Não é só na política… Há outras áreas onde de repente, do nada, aparecem pessoas que se comportam como detentores de posses que ninguém sabe onde ou como as terão obtido.
Com a nossa actual legislação nunca terão de explicar como conseguiram esse dinheiro.
A polícia nunca descobriu qualquer crime que os envolva ou se teve suspeitas nunca conseguiu qualquer prova. São gente “séria”, influente, que aparenta mandar nos partidos e nos Governos.
Duas medidas são fundamentais para que a justiça possa actuar nestes casos: O fim do sigilo bancário e a criminalização do enriquecimento ilícito.
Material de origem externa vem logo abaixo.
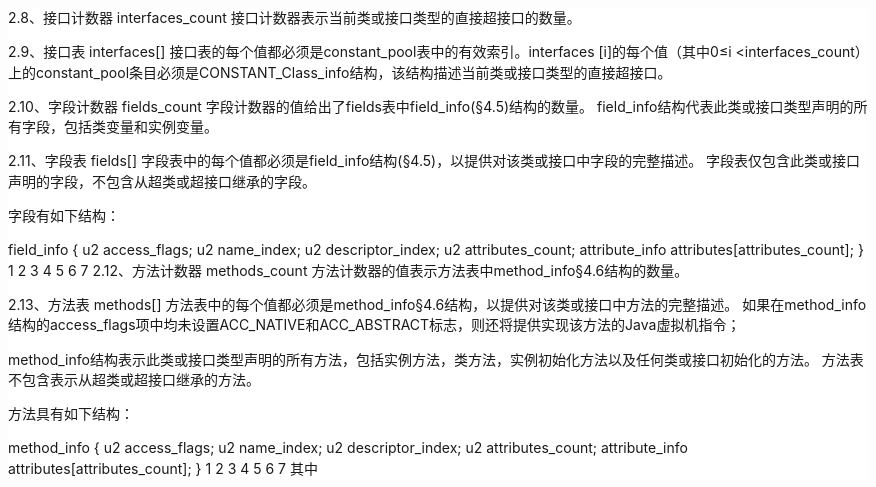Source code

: 2.8、接口计数器 interfaces_count
接口计数器表示当前类或接口类型的直接超接口的数量。

2.9、接口表 interfaces[]
接口表的每个值都必须是constant_pool表中的有效索引。interfaces [i]的每个值（其中0≤i <interfaces_count）上的constant_pool条目必须是CONSTANT_Class_info结构，该结构描述当前类或接口类型的直接超接口。

2.10、字段计数器 fields_count
字段计数器的值给出了fields表中field_info(§4.5)结构的数量。 field_info结构代表此类或接口类型声明的所有字段，包括类变量和实例变量。

2.11、字段表 fields[]
字段表中的每个值都必须是field_info结构(§4.5)，以提供对该类或接口中字段的完整描述。 字段表仅包含此类或接口声明的字段，不包含从超类或超接口继承的字段。

字段有如下结构：

field_info {
    u2             access_flags;
    u2             name_index;
    u2             descriptor_index;
    u2             attributes_count;
    attribute_info attributes[attributes_count];
}
1
2
3
4
5
6
7
2.12、方法计数器 methods_count
方法计数器的值表示方法表中method_info§4.6结构的数量。

2.13、方法表 methods[]
方法表中的每个值都必须是method_info§4.6结构，以提供对该类或接口中方法的完整描述。 如果在method_info结构的access_flags项中均未设置ACC_NATIVE和ACC_ABSTRACT标志，则还将提供实现该方法的Java虚拟机指令；

method_info结构表示此类或接口类型声明的所有方法，包括实例方法，类方法，实例初始化方法以及任何类或接口初始化的方法。 方法表不包含表示从超类或超接口继承的方法。

方法具有如下结构：

method_info {
    u2             access_flags;
    u2             name_index;
    u2             descriptor_index;
    u2             attributes_count;
    attribute_info attributes[attributes_count];
}
1
2
3
4
5
6
7
其中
O PS e o Governo têm mostrado a sua oposição à hipótese duma alteração legislativa que criminalize o enriquecimento ilícito.
Aparentam querer que as coisas continuem com estão, permitindo que Portugal seja um paraíso para criminosos de gravata.
O PS e o Eng.º Sócrates nunca deram ouvidos ao Eng.º Cravinho e ao seu pacote legislativo contra a corrupção.
Quer o PCP quer o PSD têm anunciado a intenção de criar legislação que criminalize o enriquecimento ilícito, com penas pesadas, de prisão e de perda de património.
Esperamos que os restantes partidos, incluindo o CDS, possam dar as mãos para implementar esta legislação que, nem o Governo, nem os criminosos desejam.